In economics in general and macroeconomics in particular, a multiplier is a proportionality factor measuring the change in an endogenous (dependent) variable due to some change in an exogenous (independent) variable. When variable, say X changes by one unit, another variable, say Y changes by M units (Multiplier times). Therefore, M is nothing but a multiplier. According to Jain & Ohri (2010) concept of the multiplier is an important concept of Keynesian theory of income, output, and employment. It relates to the change in income as a result of the change in investment. It is a fundamental economic fact that when we increase the level of investment, there is also an increase in the level of income. But, this does not mean there is an equal amount of change in both variables. Rather, the increase in the level of income is many times greater than the increased investment. The number of times income increases is called multiplier.

It is a fundamental Islamic fact that when we increase the level of Zakat, there is also an increase in the level of income. But, this does not mean there is an equal amount of increase in the level of investment in Zakat and the level of income. Rather, the increase in the level of income is many times greater than the investment in Zakat. The number of times income increases as a result of Zakat is called Zakat multiplier. Zakat is the best investment which generates the level of income many times more than the increased investment (Zakat itself) for not only the one who gives it but also for those who receive it. There is no denying the fact that Zakat has a multiplier effect. Whatever we spend in the path of Allah definitely gets multiplied and comes back to us multiplier times in different ways. Zakat alleviates poverty as it can be used as a tool for the underprivileged, the destitute, the debtors, the slaves, and the disadvantaged travelers. Even though Quran, has talked about eight ways for spending Zakat, there is an overall settlement that the first main concern or use of Zakat money has to be given to the poverty eradication by helping the poor and deprived people.

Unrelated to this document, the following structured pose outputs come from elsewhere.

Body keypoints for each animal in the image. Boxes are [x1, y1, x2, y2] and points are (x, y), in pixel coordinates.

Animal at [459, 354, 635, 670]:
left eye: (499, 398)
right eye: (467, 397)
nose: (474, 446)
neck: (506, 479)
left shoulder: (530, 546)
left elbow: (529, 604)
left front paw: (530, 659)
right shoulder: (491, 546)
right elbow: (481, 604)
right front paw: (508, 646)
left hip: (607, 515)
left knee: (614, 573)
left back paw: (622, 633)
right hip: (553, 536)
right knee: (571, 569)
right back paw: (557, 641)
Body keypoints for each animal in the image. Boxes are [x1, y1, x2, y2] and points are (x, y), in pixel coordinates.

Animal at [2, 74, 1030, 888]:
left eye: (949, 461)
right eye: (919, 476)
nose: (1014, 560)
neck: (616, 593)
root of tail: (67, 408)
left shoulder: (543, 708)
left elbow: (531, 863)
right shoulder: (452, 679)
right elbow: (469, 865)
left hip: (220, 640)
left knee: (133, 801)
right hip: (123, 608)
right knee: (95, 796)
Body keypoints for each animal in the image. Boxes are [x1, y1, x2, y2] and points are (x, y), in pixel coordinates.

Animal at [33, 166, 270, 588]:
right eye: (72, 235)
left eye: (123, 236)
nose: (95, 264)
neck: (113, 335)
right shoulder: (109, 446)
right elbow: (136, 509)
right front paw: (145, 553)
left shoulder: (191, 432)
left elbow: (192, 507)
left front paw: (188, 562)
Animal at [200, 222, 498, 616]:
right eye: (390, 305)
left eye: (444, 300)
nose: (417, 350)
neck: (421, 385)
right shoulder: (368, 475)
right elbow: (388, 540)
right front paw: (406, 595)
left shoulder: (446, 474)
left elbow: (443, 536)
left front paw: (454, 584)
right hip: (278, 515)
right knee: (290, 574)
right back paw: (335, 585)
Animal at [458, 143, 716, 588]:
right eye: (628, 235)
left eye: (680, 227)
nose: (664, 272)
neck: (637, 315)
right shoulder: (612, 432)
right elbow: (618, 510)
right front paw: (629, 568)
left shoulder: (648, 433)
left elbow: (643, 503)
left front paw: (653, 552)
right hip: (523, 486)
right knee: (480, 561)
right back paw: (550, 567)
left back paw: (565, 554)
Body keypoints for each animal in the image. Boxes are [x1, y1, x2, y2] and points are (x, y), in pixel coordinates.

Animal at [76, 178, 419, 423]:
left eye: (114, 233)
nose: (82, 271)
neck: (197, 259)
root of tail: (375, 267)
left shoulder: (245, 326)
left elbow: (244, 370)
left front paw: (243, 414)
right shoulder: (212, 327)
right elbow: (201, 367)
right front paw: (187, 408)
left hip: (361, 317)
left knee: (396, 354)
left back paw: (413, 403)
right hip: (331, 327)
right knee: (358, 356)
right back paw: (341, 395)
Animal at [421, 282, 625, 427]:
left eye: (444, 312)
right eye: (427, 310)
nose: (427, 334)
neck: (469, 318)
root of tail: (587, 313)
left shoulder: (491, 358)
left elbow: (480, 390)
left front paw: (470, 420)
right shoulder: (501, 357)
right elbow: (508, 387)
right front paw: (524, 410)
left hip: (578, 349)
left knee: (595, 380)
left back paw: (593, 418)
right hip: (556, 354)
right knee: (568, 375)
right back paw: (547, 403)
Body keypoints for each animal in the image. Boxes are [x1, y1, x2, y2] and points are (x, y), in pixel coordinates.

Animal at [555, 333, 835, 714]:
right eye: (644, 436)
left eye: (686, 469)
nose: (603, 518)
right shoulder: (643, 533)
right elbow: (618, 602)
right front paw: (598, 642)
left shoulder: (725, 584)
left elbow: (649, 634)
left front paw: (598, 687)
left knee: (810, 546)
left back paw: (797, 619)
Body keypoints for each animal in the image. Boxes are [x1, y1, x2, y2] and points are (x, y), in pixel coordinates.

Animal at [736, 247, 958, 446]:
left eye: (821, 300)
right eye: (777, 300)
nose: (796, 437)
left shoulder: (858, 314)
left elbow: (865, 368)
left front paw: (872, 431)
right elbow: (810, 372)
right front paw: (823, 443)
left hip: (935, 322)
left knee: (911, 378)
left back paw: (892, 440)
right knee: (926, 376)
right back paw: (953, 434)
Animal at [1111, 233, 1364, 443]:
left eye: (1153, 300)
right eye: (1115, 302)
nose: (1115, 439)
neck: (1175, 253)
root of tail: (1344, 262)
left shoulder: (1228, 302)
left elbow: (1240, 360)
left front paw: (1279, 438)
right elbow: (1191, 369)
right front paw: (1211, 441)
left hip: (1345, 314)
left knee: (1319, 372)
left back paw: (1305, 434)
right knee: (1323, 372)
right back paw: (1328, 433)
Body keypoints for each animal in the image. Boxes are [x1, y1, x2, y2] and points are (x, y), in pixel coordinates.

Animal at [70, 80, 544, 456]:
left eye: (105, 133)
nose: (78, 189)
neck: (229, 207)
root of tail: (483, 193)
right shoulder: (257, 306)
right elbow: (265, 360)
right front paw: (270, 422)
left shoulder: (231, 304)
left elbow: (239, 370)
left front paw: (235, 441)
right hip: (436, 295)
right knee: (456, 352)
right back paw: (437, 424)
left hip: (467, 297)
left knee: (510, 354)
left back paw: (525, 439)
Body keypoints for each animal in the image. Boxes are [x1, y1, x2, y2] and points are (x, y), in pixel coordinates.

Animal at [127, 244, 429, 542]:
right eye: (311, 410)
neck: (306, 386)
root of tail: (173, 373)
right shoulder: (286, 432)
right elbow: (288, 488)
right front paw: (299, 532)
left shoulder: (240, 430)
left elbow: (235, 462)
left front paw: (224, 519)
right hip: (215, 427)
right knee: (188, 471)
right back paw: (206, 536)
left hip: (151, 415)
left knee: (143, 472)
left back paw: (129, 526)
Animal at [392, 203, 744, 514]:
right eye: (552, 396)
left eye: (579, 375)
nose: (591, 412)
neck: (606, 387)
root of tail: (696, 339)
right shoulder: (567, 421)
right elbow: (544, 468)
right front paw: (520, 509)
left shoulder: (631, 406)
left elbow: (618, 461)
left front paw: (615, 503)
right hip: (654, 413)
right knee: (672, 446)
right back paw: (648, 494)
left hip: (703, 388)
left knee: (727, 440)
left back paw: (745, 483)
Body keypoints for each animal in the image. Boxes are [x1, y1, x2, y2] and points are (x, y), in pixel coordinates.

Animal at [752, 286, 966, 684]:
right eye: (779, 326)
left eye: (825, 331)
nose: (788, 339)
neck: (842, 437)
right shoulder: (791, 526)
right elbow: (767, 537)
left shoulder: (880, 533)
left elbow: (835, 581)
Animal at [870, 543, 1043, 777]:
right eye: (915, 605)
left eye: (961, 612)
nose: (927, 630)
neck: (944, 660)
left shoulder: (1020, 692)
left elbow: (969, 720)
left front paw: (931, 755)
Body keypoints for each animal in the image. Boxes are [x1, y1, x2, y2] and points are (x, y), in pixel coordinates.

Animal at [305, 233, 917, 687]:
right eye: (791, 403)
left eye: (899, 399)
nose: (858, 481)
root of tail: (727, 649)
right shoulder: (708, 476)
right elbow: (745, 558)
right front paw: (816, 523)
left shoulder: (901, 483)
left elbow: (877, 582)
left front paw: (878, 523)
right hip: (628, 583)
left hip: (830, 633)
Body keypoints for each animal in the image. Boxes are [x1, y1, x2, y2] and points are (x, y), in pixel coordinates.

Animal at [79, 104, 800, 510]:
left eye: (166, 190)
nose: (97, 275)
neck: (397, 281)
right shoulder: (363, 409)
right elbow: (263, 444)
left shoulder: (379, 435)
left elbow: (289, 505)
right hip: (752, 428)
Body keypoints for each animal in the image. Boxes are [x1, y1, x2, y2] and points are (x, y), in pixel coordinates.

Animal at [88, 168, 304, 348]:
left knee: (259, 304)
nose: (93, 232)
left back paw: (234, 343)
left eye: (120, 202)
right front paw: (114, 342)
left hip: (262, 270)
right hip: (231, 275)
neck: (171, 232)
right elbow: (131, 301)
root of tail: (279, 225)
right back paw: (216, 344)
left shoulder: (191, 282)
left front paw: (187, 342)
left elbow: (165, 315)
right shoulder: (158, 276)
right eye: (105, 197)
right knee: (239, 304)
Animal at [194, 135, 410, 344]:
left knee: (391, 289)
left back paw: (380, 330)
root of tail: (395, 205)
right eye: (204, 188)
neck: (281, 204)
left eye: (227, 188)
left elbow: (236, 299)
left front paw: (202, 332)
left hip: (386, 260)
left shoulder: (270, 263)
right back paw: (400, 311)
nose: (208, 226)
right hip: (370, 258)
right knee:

According to Kurihara, the value of the multiplier is governed by the level of marginal propensity to consume, change in the level of consumption as a result of a change in the level of income. Higher the marginal propensity to consume, higher is the size of the multiplier and vice versa. Therefore, there is a direct relation between marginal propensity to consume and the size of the multiplier. Similarly, the value of Zakat multiplier is governed by the level of marginal propensity to consume. Higher the marginal propensity to consume of the person who is willing and able to pay Zakat, higher is the size of Zakat multiplier and vice versa. Hence, there is a direct relation between marginal propensity to consume of Zakat paymasters and the size of Zakat multiplier. In fact, the marginal propensity to consume of the society by and large determines the size of Zakat multiplier.

Conclusion:

Zakat is a solution to most of the macroeconomic problems of the economy, income, output, and employment in particular. Through Zakat, we can achieve integrity which is social and economic in nature. It is like a circular flow of income and product in an economy because corresponding to each Zakat money flow to one direction, there is a money flow from the opposite direction. It is a mechanism of income and wealth distribution in society. If Zakat is followed in letter and spirit, as intended by Allah and His Messenger (Peace be upon him) there would be no socio-economic crisis. It reduces the gap between have’s (rich) and have not’s (poor) so that poor catch up to the level of rich and parity is maintained.

Binish Qadri is ICSSR Doctoral Fellow, Department of Economics, Central University of Kashmir, Guest Faculty, NIFT, Srinagar.